Il dilatarsi dei pieno di luce e d’ombra, con effetti di avvolgimento atmosferico, dimostra l’influenza dello sfumato di Leonardo da Vinci, che Raffaello ebbe modo di apprezzare nei primissimi anni a Firenze. Altri riferimenti rimandano alle Madonne dei Della Robbia.
L’estrema dolcezza della scena compone un raro equilibrio tra il senso di manifestazione divina e la forte umanizzazione del soggetto.
13. Il sogno del cavaliere (Ercole al bivio).

Il Sogno del cavaliere è un dipinto a olio su tavola (17×17 cm), databile al 1503-1504 circa e conservato nella National Gallery di Londra. Probabilmente faceva parte di un dittico con le Tre Grazie, oggi al Museo Condé di Chantilly.
È probabile che il committente sia stato Scipione di Tommaso Borghese e che l’opera sia stata dipinta durante il soggiorno romano di Raffaello, durante il periodo dell’elezione al pontificato di Giulio II.
La paternità dell’opera è garantita anche da un cartone preparatorio oggi conservato presso il British Museum che porta la firma di Raffaello.
Vi è un dubbio interpretativo dell’opera, motivo per cui è conosciuta sia col titolo di Ercole al Bivio sia come Il sogno del Cavaliere.
La storia narra di un uomo che, dormendo, si troverà a scegliere tra il piacere terreno e il piacere della conoscenza superiore, rappresentato dalle due donne Pallade e Venere.
Le due figure femminili sono infatti proiezioni del sogno del cavaliere al centro, addormentato sullo scudo: la Virtù (Virtus), davanti a un passo montano impervio, e il Piacere (Voluptas), con gli abiti più sciolti. Esse gli offrono gli attributi ideali dei suoi compiti: la spada (cioè l’arte militare, nonché la vita attiva), il libro (la conoscenza, lo studio, quindi la vita contemplativa) e il fiore (l’amore).
Le due figure allegoriche non sembrano però essere contrapposte, con una bilanciata simmetria tra le due figure, evidenziata dall’asse dell’alberello al centro: potrebbe essere un riferimento alle teorie neoplatoniche, che implicano l’armonizzazione delle due inclinazioni.
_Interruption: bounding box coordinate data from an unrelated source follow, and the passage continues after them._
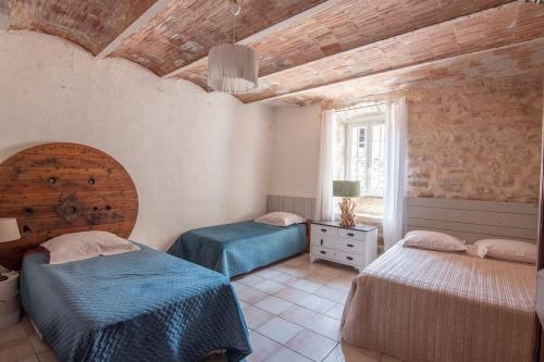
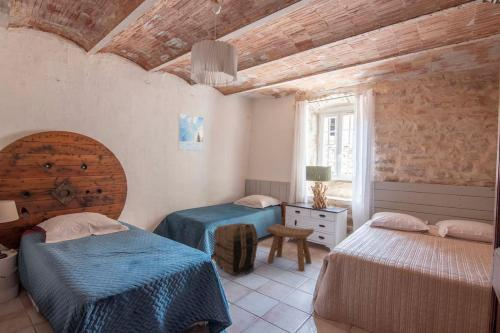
+ stool [266,223,315,272]
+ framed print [177,112,205,152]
+ backpack [212,222,259,277]
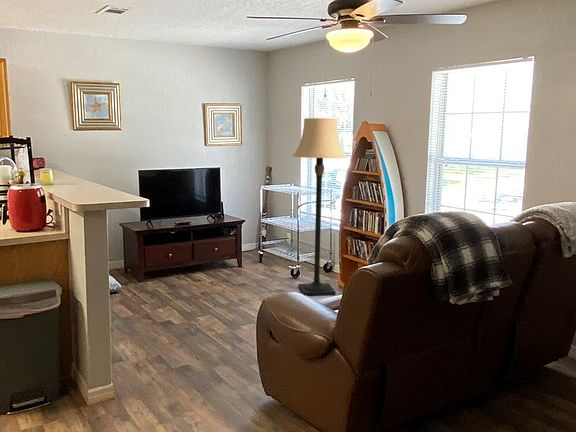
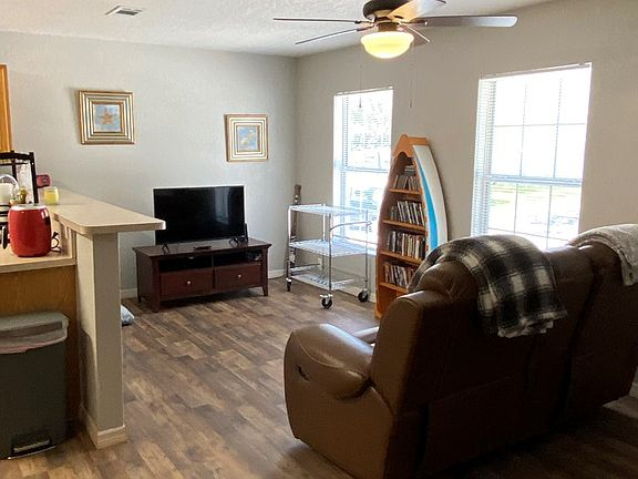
- lamp [291,117,348,296]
14. Raffaello Autoritratto.

Questa tempera su tavola del 1505 è conservata presso gli Uffizi di Firenze. La paternità dell’opera è attribuita a Raffaello, anche se non tutta la critica è concorde. Il ritratto rappresenta sicuramente l’artista.
Alcuni la datano al pieno soggiorno fiorentino, altri a un periodo più avanzato, come copia autografa o parzialmente autografa dell’autoritratto visibile nella Scuola di Atene visibile presso i musei Vaticani.
I capelli sono lunghi, come in altre effigi dell’artista, il volto ovale, giovane e fresco, con un’espressione seria e composta, che si staglia sulla macchia scura dei capelli e sullo sfondo altrettanto scuro, di colore bruno. Gli occhi sono laconici, le sopracciglia sottili, il naso longilineo e leggermente all’insù, le labbra carnose, il mento con fossetta.
Particolare è la posa, con il mezzo busto messo in posizione angolare rispetto al volto che volge lo sguardo verso l’osservatore.